In my next post I will speak to the issues, which prompted this Blog, including the impact I think bloggers had on the Greensboro convention.



Kevin Stilley said...

Welcome to the blogosphere.

brad reynolds said...

Thank you for welcoming me. I read your profile and love your interest, especially "the war of Northern Aggression," as well as your music and books (specifically Luke Garrett and Killer Angels).


J. Gray said...

Out of do you view yourself as a "lone voice of truth" or an "anomaly"?

Is that a sort of back-handed statement toward other bloggers?

brad reynolds said...

Perhaps I should have said a minority rather than anamoly and there may be times when I am a lone voice for truth on this blog.


J. Gray said...

I think you'd be shocked with how much you and other bloggers will agree. Most of the ones I read, which granted are not a whole lot (I do have work to do), are very conservative and love the SBC.

No doubt there are some weird ones, but the caricatures presented at the SBC are verrrry misleading.
After all, maybe if you'd spend less time blogging you'd be baptizing more. ;)
Though I guess that argument could be made about a lot of things...less time golfing, less time traveling around the country on a bus, etc.

I mean all we do is blog, and nothing else. (Sigh)

Gotta run...I'm meeting with a group of 5 HS students who are all lost and need Jesus. Make sure you tell people that most of us actually do ministry, and simply blog (or read blogs) in between study time, sharing the gospel, and time with our families. The myths must end!

brad reynolds said...

I just finished praying for those 5 HSer's. Let me know how responsive they were. Thank you for your obediance.

I feel certain that many young pastors disagree with much of the blogging done on Wade Burleson's, Marty Duren's, and the like, Blogs.

paulclay said...

────────────────

SHORT PROBLEM A
Do the blog comments support each of these statements? Answer yes or no for each, quoting the words of the blog comments that settle it. (i) Kevin Stilley welcomed the author to the blogosphere. (ii) J. Gray said he was meeting with a group of 10 high school students. (iii) brad reynolds named Killer Angels as one of the books he liked.
SHORT PROBLEM B
In the blog comments, take the part that opens with the words containing "Thank you for welcoming" and closes with "and Killer Angels).", and write it out again, substituting "art" for "music".

────────────────

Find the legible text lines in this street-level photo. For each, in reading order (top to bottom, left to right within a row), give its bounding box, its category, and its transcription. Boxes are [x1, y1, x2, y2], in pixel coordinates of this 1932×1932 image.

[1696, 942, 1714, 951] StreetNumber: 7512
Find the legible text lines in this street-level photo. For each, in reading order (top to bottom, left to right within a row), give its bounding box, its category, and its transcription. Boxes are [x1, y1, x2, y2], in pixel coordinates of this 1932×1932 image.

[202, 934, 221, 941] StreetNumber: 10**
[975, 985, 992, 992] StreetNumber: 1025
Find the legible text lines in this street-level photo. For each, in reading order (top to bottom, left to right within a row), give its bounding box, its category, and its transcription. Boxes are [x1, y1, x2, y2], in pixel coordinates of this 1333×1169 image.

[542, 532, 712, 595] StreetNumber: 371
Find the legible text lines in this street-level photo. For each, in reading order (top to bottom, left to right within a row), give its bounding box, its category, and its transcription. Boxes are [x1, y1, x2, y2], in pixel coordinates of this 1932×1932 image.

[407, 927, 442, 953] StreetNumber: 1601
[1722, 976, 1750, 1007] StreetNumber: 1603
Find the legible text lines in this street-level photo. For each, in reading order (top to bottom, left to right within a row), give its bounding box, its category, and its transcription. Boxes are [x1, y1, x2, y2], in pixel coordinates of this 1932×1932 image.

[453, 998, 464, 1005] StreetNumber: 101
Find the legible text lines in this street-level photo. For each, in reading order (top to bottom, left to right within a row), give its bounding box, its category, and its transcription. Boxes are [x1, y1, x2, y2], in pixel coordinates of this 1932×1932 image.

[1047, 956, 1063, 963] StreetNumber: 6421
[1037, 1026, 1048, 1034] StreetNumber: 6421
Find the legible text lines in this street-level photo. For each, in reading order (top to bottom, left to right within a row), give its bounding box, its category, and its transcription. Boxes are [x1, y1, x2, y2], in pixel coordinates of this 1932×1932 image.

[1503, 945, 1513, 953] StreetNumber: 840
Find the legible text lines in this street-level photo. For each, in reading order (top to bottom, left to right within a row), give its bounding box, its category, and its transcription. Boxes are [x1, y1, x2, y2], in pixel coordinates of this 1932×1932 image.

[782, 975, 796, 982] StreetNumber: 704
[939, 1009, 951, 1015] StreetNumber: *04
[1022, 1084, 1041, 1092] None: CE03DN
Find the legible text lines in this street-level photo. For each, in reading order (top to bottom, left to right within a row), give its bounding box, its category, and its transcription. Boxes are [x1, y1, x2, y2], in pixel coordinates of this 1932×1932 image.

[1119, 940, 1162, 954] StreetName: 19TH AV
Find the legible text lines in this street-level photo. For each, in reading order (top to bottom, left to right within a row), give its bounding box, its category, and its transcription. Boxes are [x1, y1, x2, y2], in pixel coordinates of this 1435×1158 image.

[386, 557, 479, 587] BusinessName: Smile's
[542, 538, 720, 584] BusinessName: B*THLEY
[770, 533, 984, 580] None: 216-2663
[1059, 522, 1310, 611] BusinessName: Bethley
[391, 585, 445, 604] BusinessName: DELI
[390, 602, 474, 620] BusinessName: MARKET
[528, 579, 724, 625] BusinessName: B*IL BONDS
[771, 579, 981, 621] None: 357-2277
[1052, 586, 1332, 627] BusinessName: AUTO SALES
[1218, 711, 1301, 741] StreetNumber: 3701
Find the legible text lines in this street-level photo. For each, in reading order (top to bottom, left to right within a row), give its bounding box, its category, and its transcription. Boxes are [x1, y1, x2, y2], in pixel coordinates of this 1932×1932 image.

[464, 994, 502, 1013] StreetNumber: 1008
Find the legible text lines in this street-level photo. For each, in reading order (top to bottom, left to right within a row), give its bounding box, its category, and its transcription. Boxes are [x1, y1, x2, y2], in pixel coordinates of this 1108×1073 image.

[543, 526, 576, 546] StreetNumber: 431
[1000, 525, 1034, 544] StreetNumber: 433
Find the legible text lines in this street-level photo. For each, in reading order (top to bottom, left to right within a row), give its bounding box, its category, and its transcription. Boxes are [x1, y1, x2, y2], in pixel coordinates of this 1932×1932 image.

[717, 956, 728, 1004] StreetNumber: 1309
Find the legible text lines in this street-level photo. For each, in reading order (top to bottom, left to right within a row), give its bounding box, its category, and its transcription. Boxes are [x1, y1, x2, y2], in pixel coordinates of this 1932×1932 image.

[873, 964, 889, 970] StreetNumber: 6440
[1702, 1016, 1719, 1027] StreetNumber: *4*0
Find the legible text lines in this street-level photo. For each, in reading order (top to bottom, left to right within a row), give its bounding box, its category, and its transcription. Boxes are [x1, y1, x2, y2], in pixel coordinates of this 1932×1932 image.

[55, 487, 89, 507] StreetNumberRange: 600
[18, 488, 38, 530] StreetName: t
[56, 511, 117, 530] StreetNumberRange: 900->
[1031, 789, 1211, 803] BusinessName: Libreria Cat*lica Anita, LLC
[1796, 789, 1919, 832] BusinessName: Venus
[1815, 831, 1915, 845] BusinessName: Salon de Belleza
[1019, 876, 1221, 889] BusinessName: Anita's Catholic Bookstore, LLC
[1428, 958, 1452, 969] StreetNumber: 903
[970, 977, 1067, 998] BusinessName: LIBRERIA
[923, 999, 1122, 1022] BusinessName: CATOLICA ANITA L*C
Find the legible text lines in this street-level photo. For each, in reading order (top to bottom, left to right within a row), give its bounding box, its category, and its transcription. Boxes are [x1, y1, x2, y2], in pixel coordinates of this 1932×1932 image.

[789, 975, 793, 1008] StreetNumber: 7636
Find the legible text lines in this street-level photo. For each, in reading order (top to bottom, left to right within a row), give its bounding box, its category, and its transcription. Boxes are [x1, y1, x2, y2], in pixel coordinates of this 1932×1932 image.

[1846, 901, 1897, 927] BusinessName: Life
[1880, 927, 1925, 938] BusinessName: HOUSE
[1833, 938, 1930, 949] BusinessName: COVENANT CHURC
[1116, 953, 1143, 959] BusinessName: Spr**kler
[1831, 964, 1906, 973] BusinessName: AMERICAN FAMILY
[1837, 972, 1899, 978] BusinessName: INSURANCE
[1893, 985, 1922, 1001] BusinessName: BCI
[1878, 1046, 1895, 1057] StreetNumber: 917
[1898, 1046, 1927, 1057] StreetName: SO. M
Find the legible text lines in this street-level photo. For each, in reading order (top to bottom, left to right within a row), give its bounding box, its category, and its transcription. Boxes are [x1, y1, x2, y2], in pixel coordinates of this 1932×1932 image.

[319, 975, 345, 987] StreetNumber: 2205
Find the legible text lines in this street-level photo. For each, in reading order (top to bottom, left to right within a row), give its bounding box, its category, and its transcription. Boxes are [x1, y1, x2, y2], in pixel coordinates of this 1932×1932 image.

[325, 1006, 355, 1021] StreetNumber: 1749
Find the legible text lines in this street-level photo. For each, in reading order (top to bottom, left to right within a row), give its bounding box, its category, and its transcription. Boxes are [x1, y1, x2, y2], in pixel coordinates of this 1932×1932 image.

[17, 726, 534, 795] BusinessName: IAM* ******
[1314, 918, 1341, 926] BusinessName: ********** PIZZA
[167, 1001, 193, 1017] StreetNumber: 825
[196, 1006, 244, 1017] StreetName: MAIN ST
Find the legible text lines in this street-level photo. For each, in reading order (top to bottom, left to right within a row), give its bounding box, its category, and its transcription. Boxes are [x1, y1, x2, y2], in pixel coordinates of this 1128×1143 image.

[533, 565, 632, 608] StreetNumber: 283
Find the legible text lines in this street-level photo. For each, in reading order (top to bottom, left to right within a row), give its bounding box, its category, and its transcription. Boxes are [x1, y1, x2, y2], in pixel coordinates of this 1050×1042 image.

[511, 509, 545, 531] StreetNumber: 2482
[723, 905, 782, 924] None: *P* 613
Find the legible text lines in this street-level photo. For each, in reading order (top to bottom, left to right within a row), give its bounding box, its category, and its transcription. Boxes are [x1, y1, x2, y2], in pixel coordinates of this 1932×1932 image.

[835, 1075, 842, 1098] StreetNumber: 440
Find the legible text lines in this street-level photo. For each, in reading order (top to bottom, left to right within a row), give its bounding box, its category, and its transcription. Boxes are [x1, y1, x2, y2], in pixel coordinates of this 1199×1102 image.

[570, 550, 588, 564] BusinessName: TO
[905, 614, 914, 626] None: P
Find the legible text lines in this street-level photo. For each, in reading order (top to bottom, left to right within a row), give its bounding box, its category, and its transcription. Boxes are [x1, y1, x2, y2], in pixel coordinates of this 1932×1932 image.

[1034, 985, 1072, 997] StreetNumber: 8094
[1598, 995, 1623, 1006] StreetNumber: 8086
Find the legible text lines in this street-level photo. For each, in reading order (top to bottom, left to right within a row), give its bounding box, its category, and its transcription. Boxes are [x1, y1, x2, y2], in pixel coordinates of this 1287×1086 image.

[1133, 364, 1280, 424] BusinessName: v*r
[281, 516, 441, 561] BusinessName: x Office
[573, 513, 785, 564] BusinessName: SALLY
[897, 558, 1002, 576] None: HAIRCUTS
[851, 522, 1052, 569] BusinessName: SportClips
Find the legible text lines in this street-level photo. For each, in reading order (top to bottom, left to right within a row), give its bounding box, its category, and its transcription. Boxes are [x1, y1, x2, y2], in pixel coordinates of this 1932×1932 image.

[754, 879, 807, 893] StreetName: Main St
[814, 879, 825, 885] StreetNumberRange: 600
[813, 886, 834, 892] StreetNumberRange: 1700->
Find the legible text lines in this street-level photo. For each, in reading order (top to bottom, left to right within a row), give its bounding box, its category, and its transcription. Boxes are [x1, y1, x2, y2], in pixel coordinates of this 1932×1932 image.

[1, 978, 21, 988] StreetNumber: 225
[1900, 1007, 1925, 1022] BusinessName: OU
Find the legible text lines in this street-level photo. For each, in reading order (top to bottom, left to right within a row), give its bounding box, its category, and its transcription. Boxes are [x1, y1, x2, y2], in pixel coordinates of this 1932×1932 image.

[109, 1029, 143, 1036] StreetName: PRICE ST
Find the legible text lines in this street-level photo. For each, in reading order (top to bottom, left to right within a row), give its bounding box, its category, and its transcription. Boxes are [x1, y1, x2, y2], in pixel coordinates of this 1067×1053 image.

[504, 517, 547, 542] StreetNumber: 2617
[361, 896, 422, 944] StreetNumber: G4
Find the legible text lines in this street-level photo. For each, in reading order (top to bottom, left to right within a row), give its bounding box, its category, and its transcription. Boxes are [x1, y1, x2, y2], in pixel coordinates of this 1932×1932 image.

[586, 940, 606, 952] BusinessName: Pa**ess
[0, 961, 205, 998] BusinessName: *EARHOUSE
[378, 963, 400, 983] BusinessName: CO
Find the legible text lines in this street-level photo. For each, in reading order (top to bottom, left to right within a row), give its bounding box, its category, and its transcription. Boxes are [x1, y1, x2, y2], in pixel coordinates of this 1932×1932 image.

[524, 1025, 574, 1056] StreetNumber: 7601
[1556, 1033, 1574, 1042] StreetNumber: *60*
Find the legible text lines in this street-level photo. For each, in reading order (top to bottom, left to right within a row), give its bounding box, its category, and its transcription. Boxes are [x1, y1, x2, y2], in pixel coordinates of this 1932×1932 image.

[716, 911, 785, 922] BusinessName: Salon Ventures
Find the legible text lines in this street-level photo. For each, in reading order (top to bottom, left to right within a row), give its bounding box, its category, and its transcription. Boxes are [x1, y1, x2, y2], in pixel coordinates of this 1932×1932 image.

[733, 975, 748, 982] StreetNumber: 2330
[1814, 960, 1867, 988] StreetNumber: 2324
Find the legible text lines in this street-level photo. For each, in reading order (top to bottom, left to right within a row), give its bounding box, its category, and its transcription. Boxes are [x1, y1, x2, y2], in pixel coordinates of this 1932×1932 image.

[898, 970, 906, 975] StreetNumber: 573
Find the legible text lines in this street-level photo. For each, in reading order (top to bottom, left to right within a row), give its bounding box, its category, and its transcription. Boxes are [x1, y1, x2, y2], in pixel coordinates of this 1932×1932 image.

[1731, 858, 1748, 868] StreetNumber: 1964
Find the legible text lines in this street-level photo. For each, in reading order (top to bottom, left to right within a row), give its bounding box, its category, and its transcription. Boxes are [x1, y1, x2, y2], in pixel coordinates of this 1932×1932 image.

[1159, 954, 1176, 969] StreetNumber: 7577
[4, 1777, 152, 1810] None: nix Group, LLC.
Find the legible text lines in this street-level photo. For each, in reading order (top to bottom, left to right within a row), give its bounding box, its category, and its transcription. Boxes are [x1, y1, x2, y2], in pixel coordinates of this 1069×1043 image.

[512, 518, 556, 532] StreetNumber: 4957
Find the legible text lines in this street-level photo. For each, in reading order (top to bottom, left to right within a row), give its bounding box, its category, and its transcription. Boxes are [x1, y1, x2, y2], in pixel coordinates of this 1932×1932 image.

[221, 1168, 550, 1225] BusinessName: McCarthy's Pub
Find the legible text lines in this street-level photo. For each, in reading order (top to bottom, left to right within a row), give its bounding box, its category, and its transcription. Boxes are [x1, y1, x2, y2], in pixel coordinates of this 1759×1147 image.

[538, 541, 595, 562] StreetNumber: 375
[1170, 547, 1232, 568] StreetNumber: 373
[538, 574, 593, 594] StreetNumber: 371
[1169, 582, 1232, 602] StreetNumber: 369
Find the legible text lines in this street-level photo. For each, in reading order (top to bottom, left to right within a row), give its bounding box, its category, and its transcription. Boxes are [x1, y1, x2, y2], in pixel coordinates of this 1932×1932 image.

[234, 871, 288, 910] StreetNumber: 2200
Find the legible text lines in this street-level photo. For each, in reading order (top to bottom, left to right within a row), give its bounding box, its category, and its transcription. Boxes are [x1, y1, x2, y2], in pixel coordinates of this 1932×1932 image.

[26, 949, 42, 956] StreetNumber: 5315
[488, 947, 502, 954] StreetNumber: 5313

────────────────

EXERCISE SOLUTION A
(i) Yes: "Welcome to the blogosphere."
(ii) No: "I'm meeting with a group of 5 HS students who are all lost and need Jesus."
(iii) Yes: "(specifically Luke Garrett and Killer Angels)"

EXERCISE SOLUTION B
Thank you for welcoming me. I read your profile and love your interest, especially "the war of Northern Aggression," as well as your art and books (specifically Luke Garrett and Killer Angels).